Opini

Pajak Diperas, Sumber Daya Alam Dilepas, Apakah ini Kebijakan Waras?

Ketika banyak orang kehilangan nyawa, keluarga, pekerjaan, maupun kesulitan dalam memenuhi kehidupan, negara justru tega menaikkan pajak. Sungguh, hal ini terasa tidak waras.

Penulis : Asy Syifa Ummu Sidiq

MuslimahNews.com, OPINIMasa kejayaan kerajaan di Eropa akhirnya mengalami keruntuhan. Penyebabnya pemungutan pajak yang sangat menggigit rakyat. Tekanan yang terjadi, menyulut api penolakan dari para intelektual sehingga lahirlah aturan baru yang mengagungkan kebebasan.

Kondisi itu kembali berulang. Kini, rakyat diperas bagai sapi perah melalui kenaikan pajak.

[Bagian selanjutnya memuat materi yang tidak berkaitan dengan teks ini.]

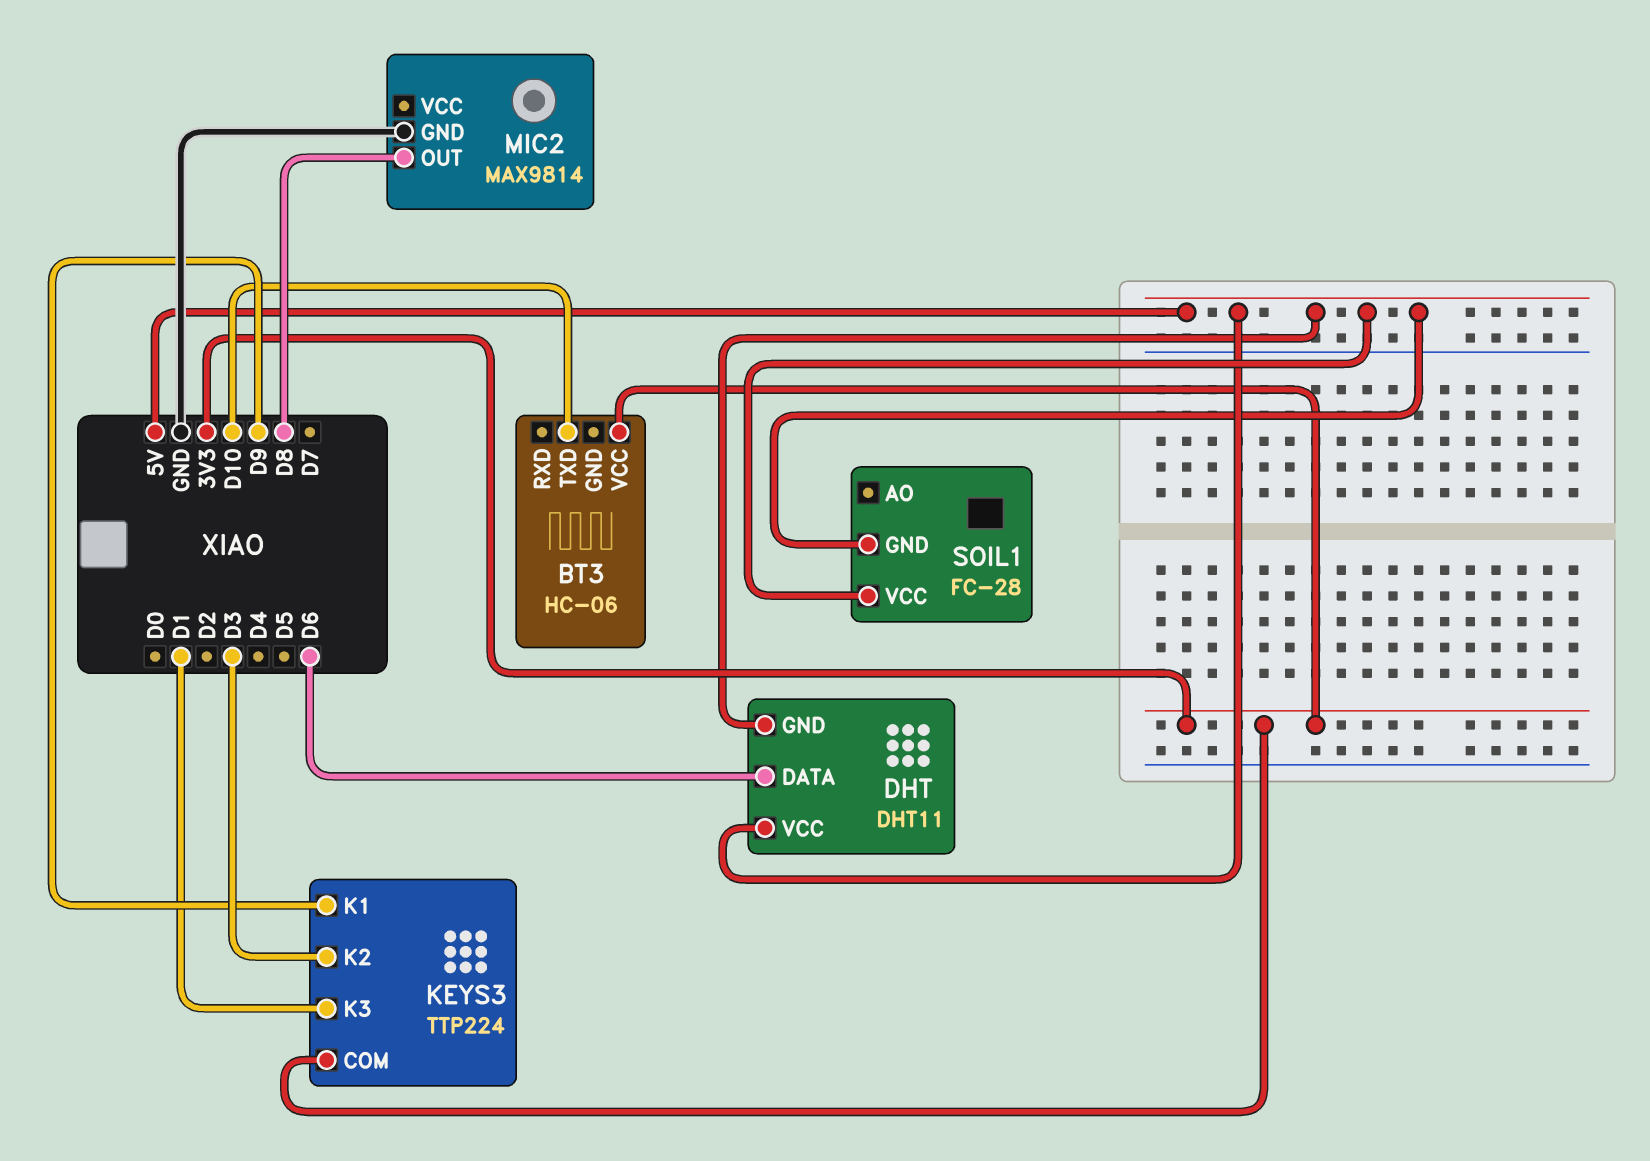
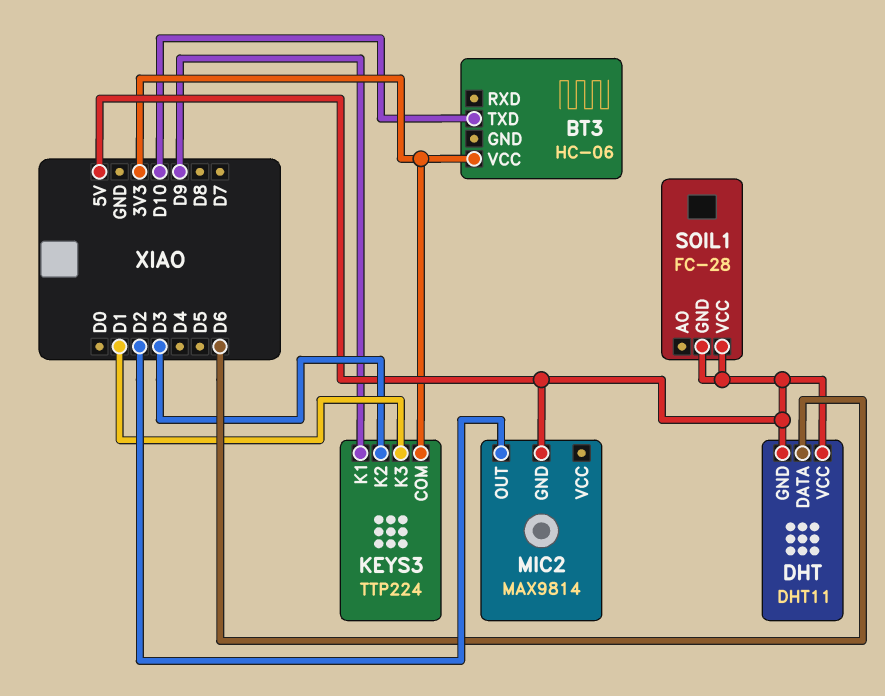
MIC2 pin GND: GND -> 5V
MIC2 pin OUT: D8 -> D2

Pemerintah dan DPR RI akan menaikkan Pajak Pertambahan Nilai (PPN) menjadi 11% pada April 2022. Tidak sampai di situ, Menteri Hukum dan HAM Yasonna Laoly menambahkan, PPN akan kembali naik menjadi 12% pada 2025. (kompas.com, 7/10/21).

Selain kenaikan pajak PPN, Undang-Undang (UU) Harmonisasi Peraturan Perpajakan (HPP) juga menambah fungsi Nomor Induk Kependudukan (NIK) pada Kartu Tanda Penduduk (KTP) menjadi Nomor Pokok Wajib Pajak (NPWP) bagi Wajib Pajak (WP) Orang Pribadi (OP). Peraturan itu menjelaskan, meskipun NIK otomatis menjadi NPWP, tidak akan menjadikan warga negara langsung ditarik pajak. Upaya ini hanya untuk memudahkan secara administrasi. Walhasil, tidak ada satu orang WP yang bisa mangkir dari tagihan pajak. (kompas.com, 10/10/21).

Rantai yang Mengikat

Keputusan yang berlaku itu seakan menjadi rantai yang mengikat leher rakyat. Pemangku kebijakan kelihatan mencari pendapatan sedetail-detailnya. Ibarat rakyat bersembunyi, petugas akan mencarinya hingga ke lubang jarum di tumpukan jerami.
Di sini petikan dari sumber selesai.